Aber jetzt setzt sich Rutishauser wieder an die Spitze der Enthüller. Wobei das der falsche Ausdruck ist; enthüllen würde ja eigene journalistische Arbeit voraussetzen. Nicht das Zusammenfassen eines zugespielten Papiers. Diesmal handelt es sich offenbar um das Einvernahmeprotokoll vom 24. Mai 2019. Fast ein Jahr nach der Entlassung von Pierin Vincenz aus der Untersuchungshaft bequemte sich die Staatsanwaltschaft, einen nicht ganz unwichtigen Beteiligten zu befragen.
Nämlich den Anfang März 2018 zurückgetreten VR-Präsidenten von Raiffeisen. Johannes Rüegg-Stürm hatte nämlich in dieser Eigenschaft alle Spesenbelege von Vincenz abgezeichnet. Das entspricht auch banalen Regeln der Corporate Governance, die Rüegg-Stürm bis heute an der HSG als Professor lehrt.
Spesen müssen immer von einem Vorgesetzten kontrolliert werden; ein Untergebener stünde schnell im Verdacht, es sich mit seinem Chef nicht verderben zu wollen. Und über Vincenz stand damals eigentlich nur Gott, aber im realen Leben der VR-Präsident.
Es ist längst bekannt, schon x-mal beschrieben, dass es eine der vielen Merkwürdigkeiten dieser Strafuntersuchung ist, dass innerhalb von Raiffeisen niemand als möglicher Mittäter in die Strafuntersuchung einbezogen wurde.
Es ist auch längst bekannt, dass Rüegg-Stürm seiner Kontrollpflicht in fahrlässiger und geradezu nach legalen und haftungsrechtlichen Konsequenzen schreiender Inkompetenz nicht nachgekommen ist. Neu an diesem Einnahmeprotokoll ist höchstens, bis zu welchem Grad der Lächerlichkeit sich Rüegg-Stürm herauszuwinden versuchte.
Die «Golden Bar» im ehemaligen St. Galler Rotlichtbezirk kannte Prof. Rüegg-Stürm nicht als Striplokal, also sah er keinen Grund, die dort angefallenen Spesen nicht abzunicken. Zwei Zahlungen an einen Stripclub in Lugano? «Ich habe bei diesem Namen keinen Verdacht gehegt.» Insgesamt 100'000 Franken Spesen dieser Art seien von Rüegg-Stürm durchgewinkt worden. Das sei «völlig unzulässig», entrüstet sich der Professor.

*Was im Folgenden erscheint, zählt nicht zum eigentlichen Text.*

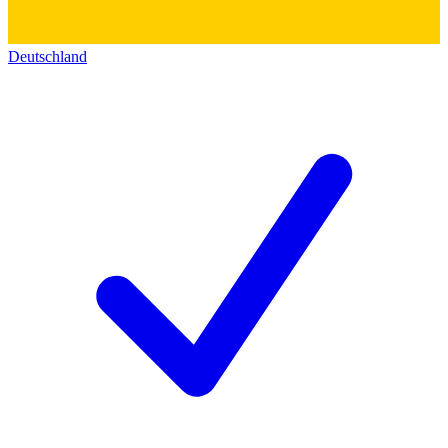
Deutschland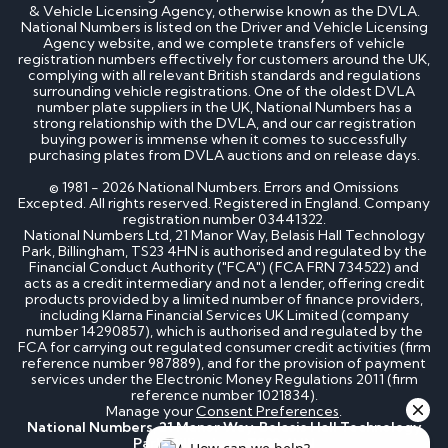
& Vehicle Licensing Agency, otherwise known as the DVLA.
National Numbers is listed on the Driver and Vehicle Licensing
Agency website, and we complete transfers of vehicle
registration numbers effectively for customers around the UK,
complying with all relevant British standards and regulations
surrounding vehicle registrations. One of the oldest DVLA
number plate suppliers in the UK, National Numbers has a
strong relationship with the DVLA, and our car registration
buying power is immense when it comes to successfully
purchasing plates from DVLA auctions and on release days.
© 1981 - 2026 National Numbers. Errors and Omissions
Excepted. All rights reserved. Registered in England. Company
registration number 03441322.
National Numbers Ltd, 21 Manor Way, Belasis Hall Technology
Park, Billingham, TS23 4HN is authorised and regulated by the
Financial Conduct Authority ("FCA") (FCA FRN 734522) and
acts as a credit intermediary and not a lender, offering credit
products provided by a limited number of finance providers,
including Klarna Financial Services UK Limited (company
number 14290857), which is authorised and regulated by the
FCA for carrying out regulated consumer credit activities (firm
reference number 987889), and for the provision of payment
services under the Electronic Money Regulations 2011 (firm
reference number 1021834).
Manage your
Consent Preferences
.
National Numbers, 21 Manor Way, Belasis Hall Technology
Park, Billingham, TS23 4HN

Aber er hat bestätigt, dass er diese Spesen geprüft, genau angeschaut – und dann unterzeichnet hatte.
Genüsslich verliert sich Rutishauser nochmals in schmierigen Details der Spesen. Ein Polizeirapport beschreibe den desolaten Zustand der Hotelsuite im Zürcher Hyatt, nachdem es dort zu einer lebhaften Auseinandersetzung zwischen Vincenz und einer für ihn überraschend aufgetauchten Bekanntschaft kam. Abfall liege herum, die Wände seien mit Flüssigkeiten verschmiert, und an einer Wand stehe: «Ich hasse dich.»
Das alles führt zur nötigen Beantwortung einer Frage von Rutishauser: «Wie naiv kann man sein, bevor man zum Mittäter wird?» Naivität kann man Rutishauser sicher nicht unterstellen. Also muss die Frage lauten: Wie skrupellos und unverantwortlich muss man sein, wenn man über Jahre hinweg immer wieder aus zugespielten, vertraulichen Ermittlungsakten genüsslich zitiert, ohne Furcht vor rechtlichen Konsequenzen dieser wiederholten Amtsgeheimnisverletzung?
Selbst nach der Einreichung der Anklageschrift (und ihrer simultanen Veröffentlichung) gibt es offensichtlich immer noch Bedarf an der Beschreibung letzter, unappetitlicher Details. Wir warten nun auf die Recherche, welche Farbe die Unterhosen von Vincenz haben, wie gut der Inhalt bestückt ist, wie viele Damen er insgesamt und wie oft beglückte.
Was bei jedem anderen von Tamedia als widerlicher Voyerismus, Übergriff in die Privatsphäre, Amtsgeheimnisverletzung und Schändung der Unschuldsvermutung gebrandmarkt würde: Wer will den Chef daran hindern? Abgesehen davon: der Hinweis auf die Unschuldsvermutung kommt ihm offenbar selber inzwischen so lächerlich vor, dass er auf ihn verzichtet.